Die Airbus-Aktie befand sich seit Mitte Januar in einem ausgeprägten Abwärtstrend. Doch zur Wochenmitte steigt der Kurs des europäischen Luft- und Raumfahrtkonzerns um gut sieben Prozent. Profitiert Airbus so stark von der Entspannung im Nahen Osten?
Die Bedeutung des Nahen Ostens
Das kann man so sagen. Der Nahen Osten hat auf gleich zweifache Weise einen starken Einfluss auf den Kurs der Airbus-Aktie:
Zum einen haben sich die Länder der Golfregion in den letzten Jahren zu einem der wichtigsten Absatzmärkte für die Flugzeugindustrie entwickelt. Emirates, Qatar Airways und Turkish Airlines gehören zu den größten Fluggesellschaften der Welt und zu den wichtigsten Kunden von Airbus.

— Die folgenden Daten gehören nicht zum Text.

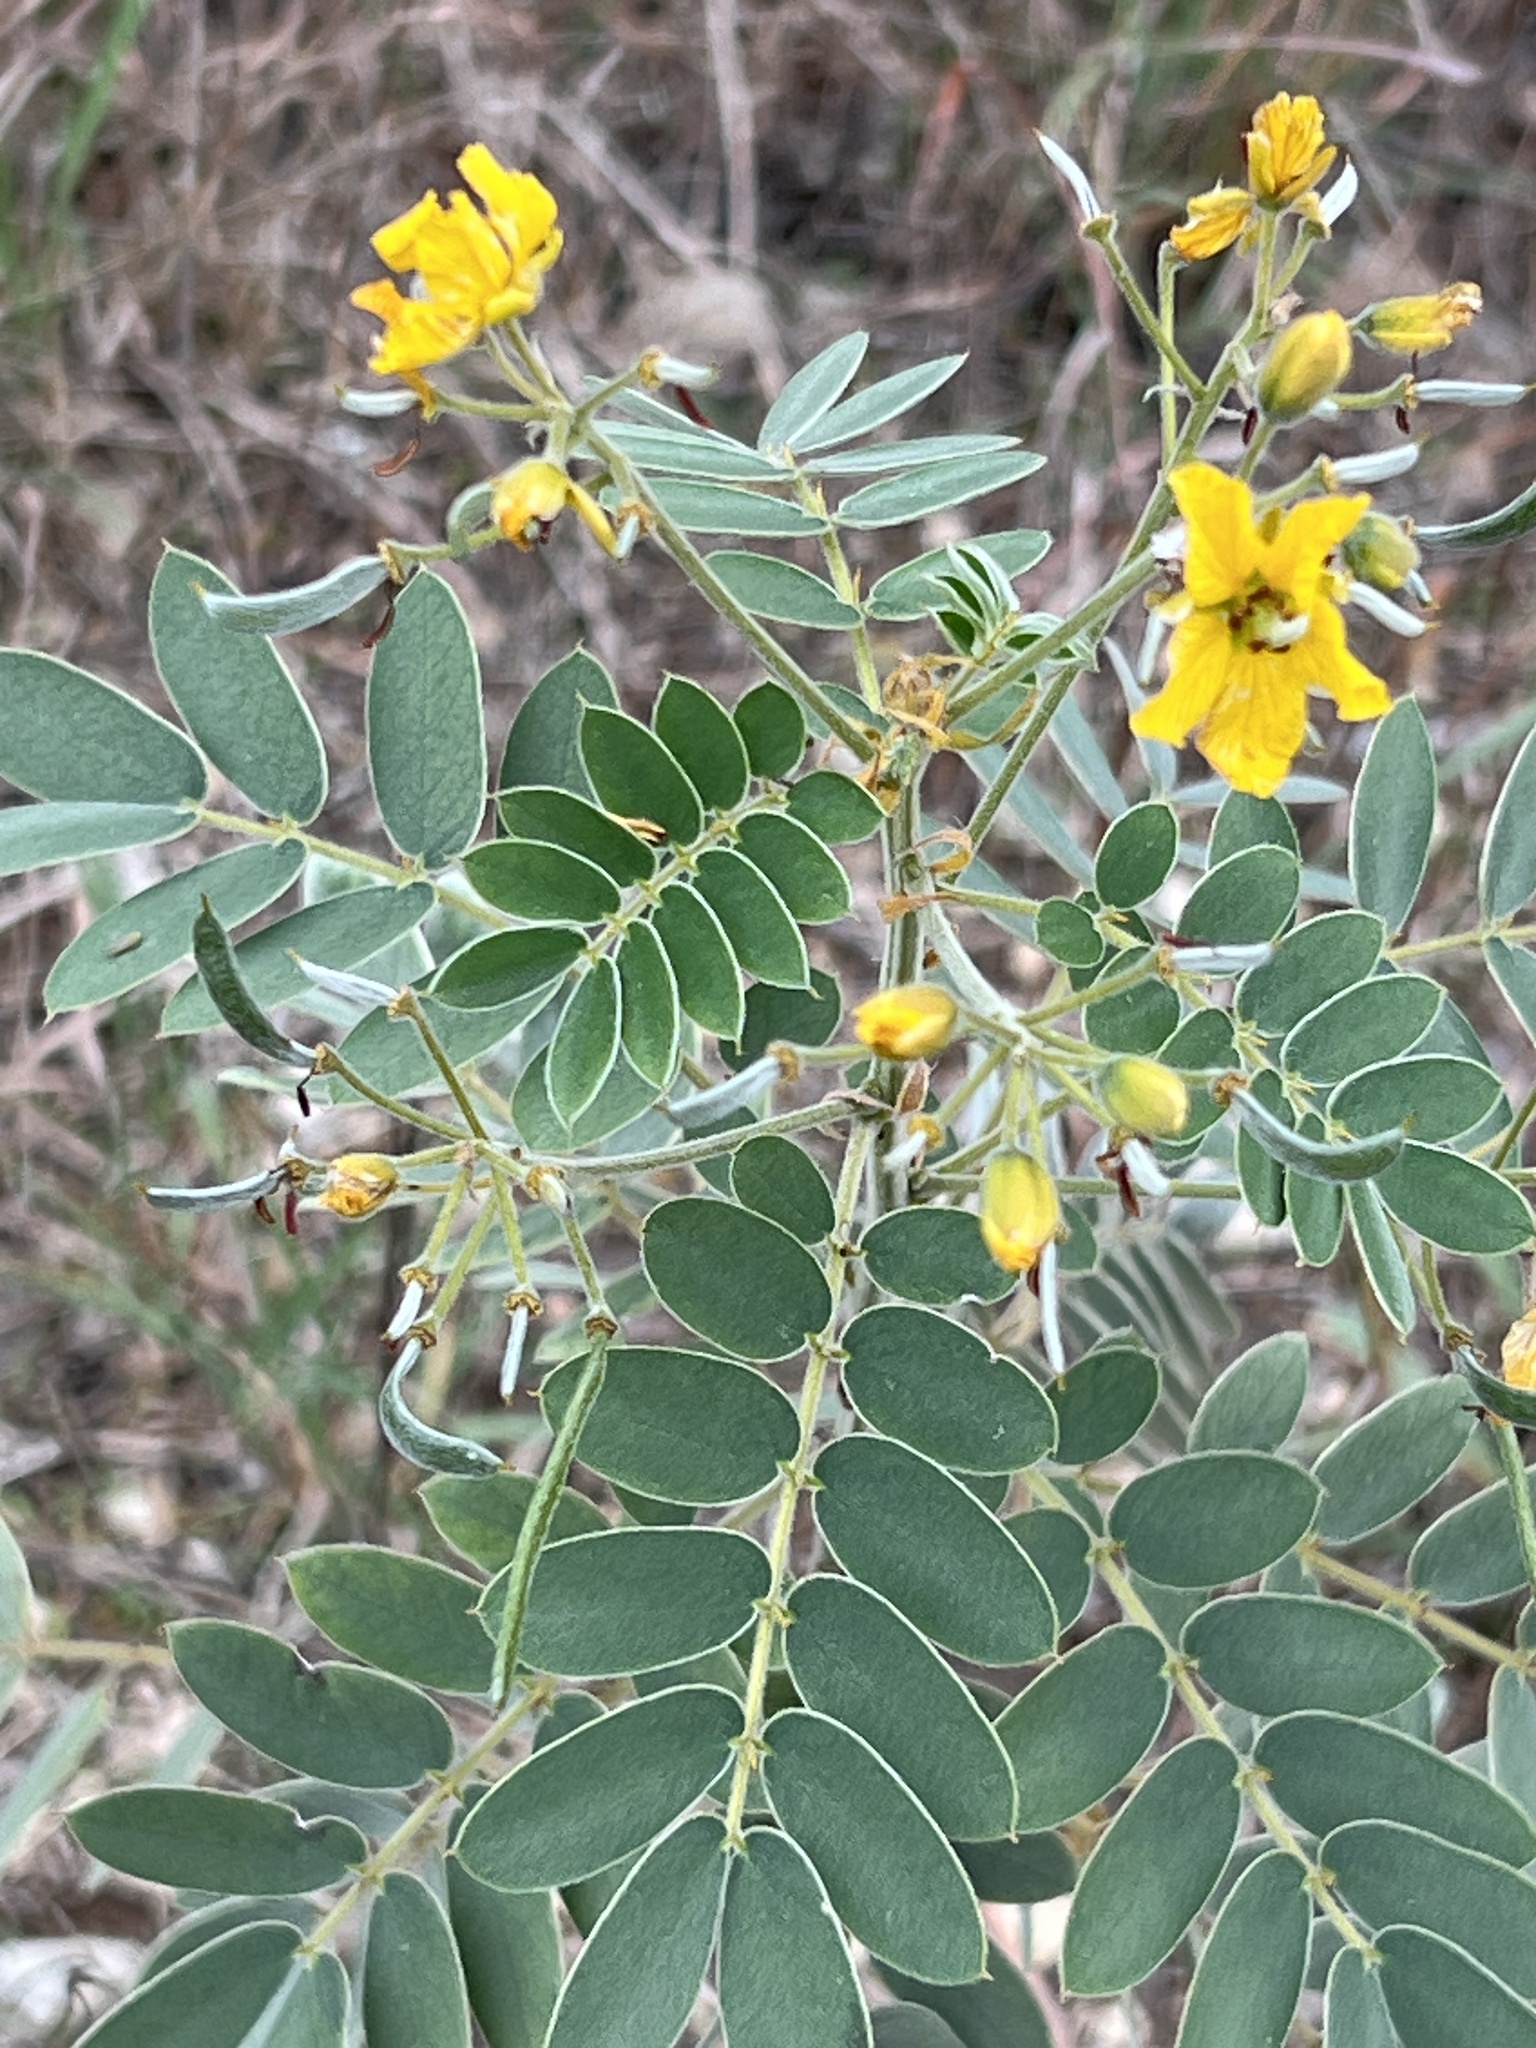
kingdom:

Der Iran-Krieg hat in den letzten Wochen zu einer massiven Disruption des Luftverkehrs in der Region geführt. Sinkende Gewinne der Golf-Airlines und vor allem die Sorge von Passagieren vor Umsteigeverbindungen im Nahen Osten hätten Airbus stark negativ beeinträchtigt.

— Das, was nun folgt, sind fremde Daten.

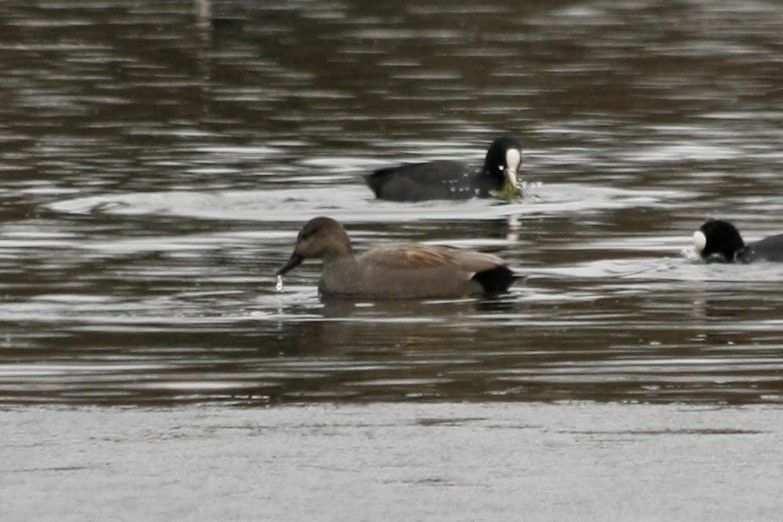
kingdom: Animalia
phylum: Chordata
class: Aves
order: Anseriformes
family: Anatidae
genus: Mareca
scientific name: Mareca strepera
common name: Gadwall
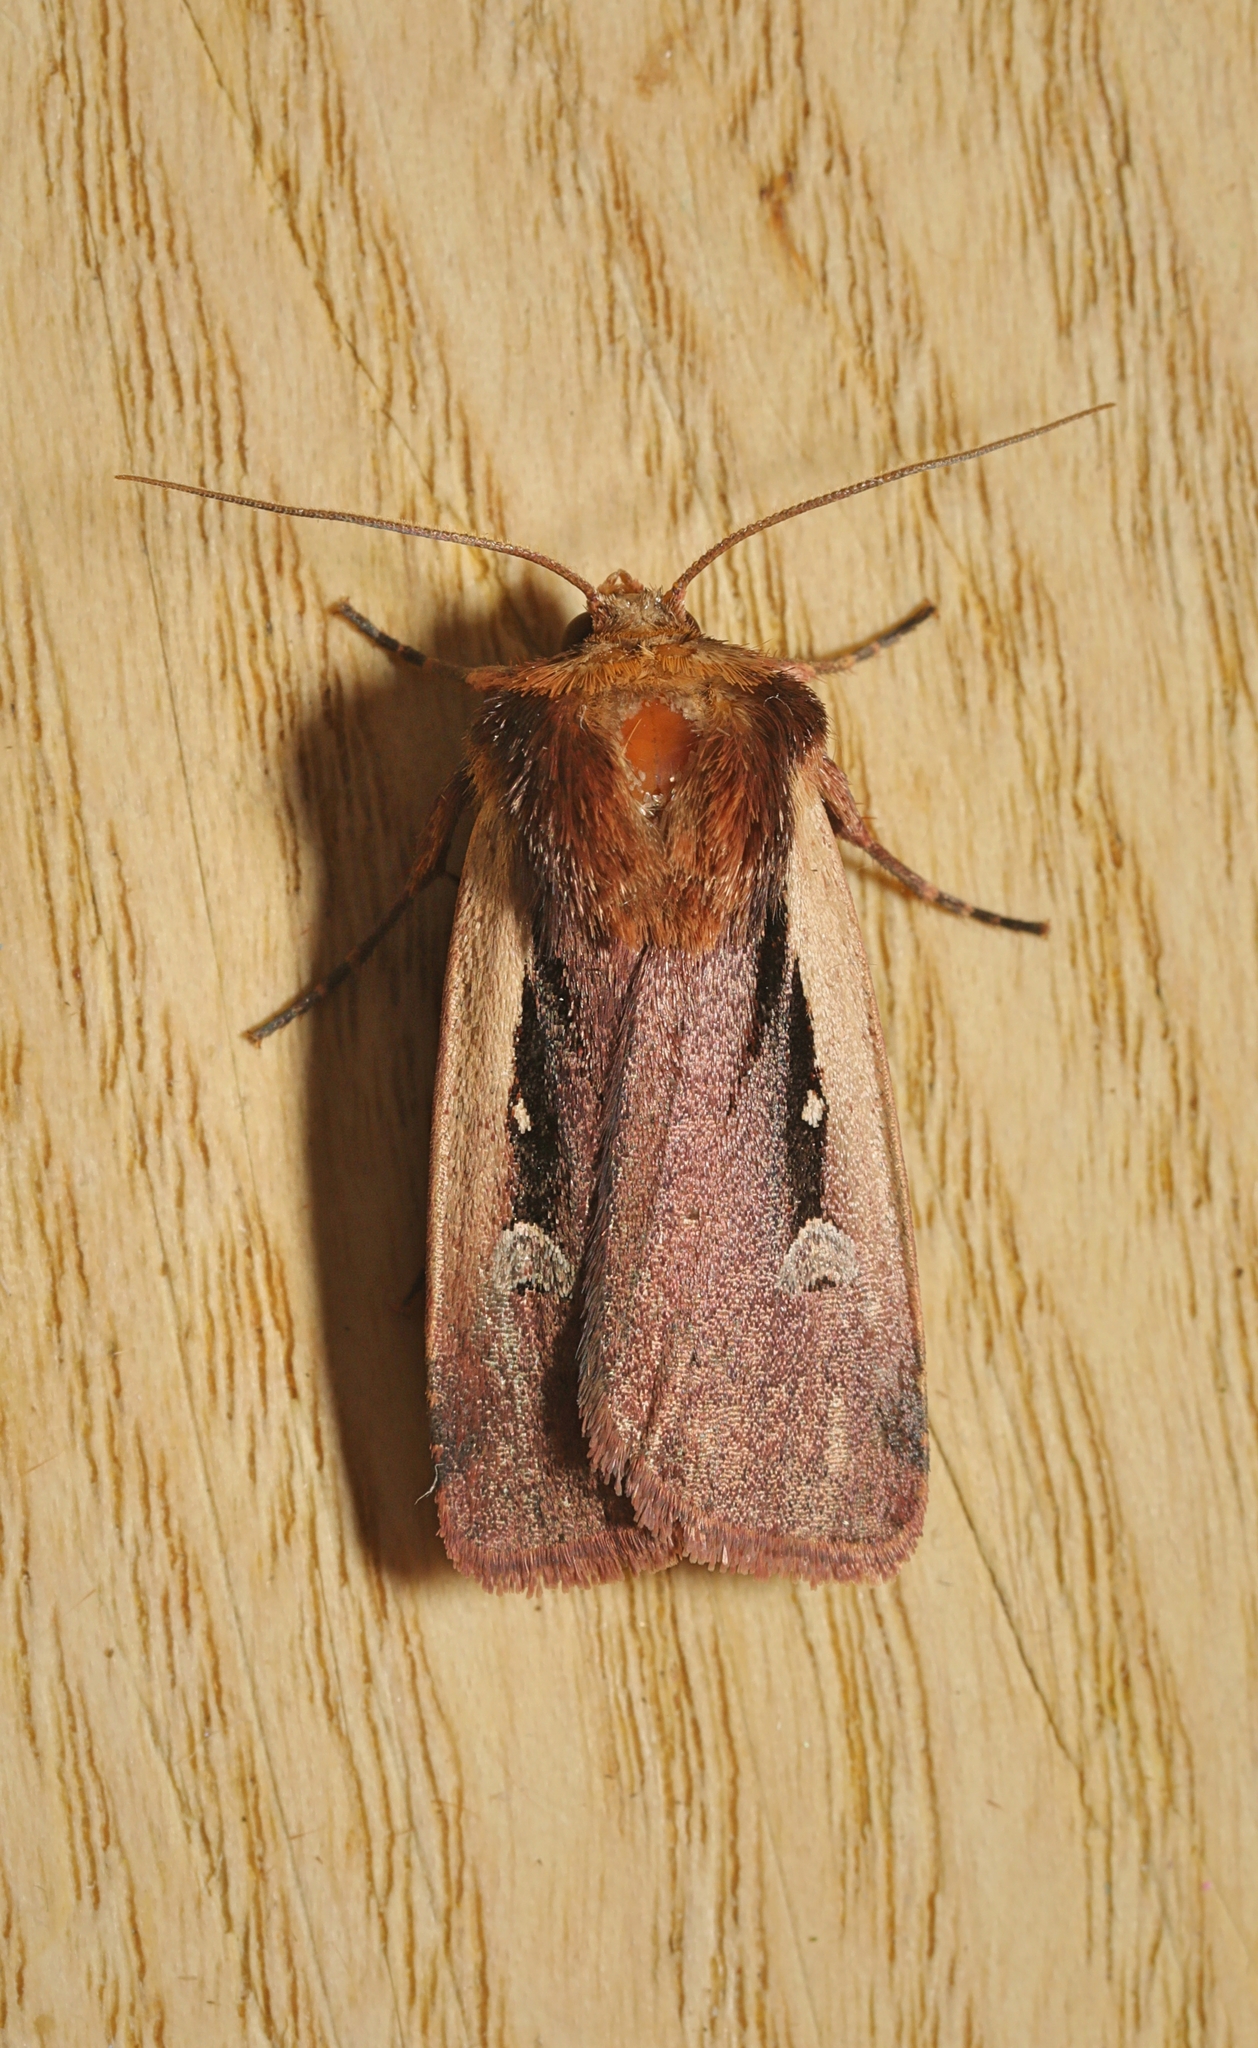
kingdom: Animalia
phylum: Arthropoda
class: Insecta
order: Lepidoptera
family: Noctuidae
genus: Ochropleura
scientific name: Ochropleura plecta
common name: Flame shoulder
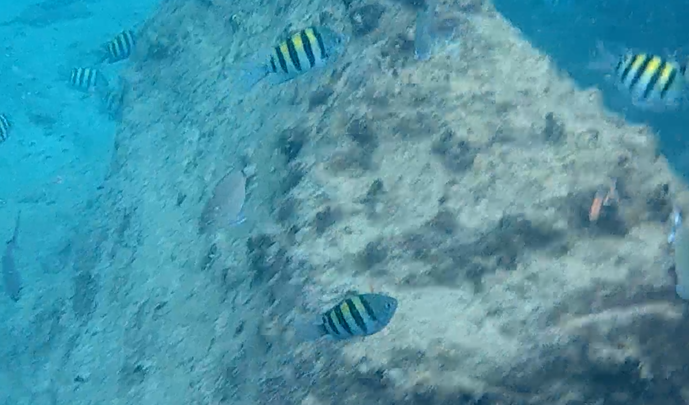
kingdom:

Zum anderen ist der Ölpreis einer der wichtigsten Gewinnfaktoren für Fluggesellschaften. Der Spritpreis ist der größte variable Kostenfaktor einer Airline. Dauerhaft hohe Ölpreise würden die Gewinne von Fluggesellschaften in aller Welt schmälern und somit auch ihre Fähigkeit, neue Flugzeuge bei Airbus zu bestellen.
Delta gibt Rückenwind
Rückenwind dürfte Airbus heute nicht nur durch den stark gesunkenen Ölpreis bekommen haben, sondern auch von den exzellenten Geschäftsergebnissen der US-Fluggesellschaft Delta Air Lines. Delta überzeugte die Börse mit einem deutlich über den Erwartungen liegenden Umsatz und Gewinn.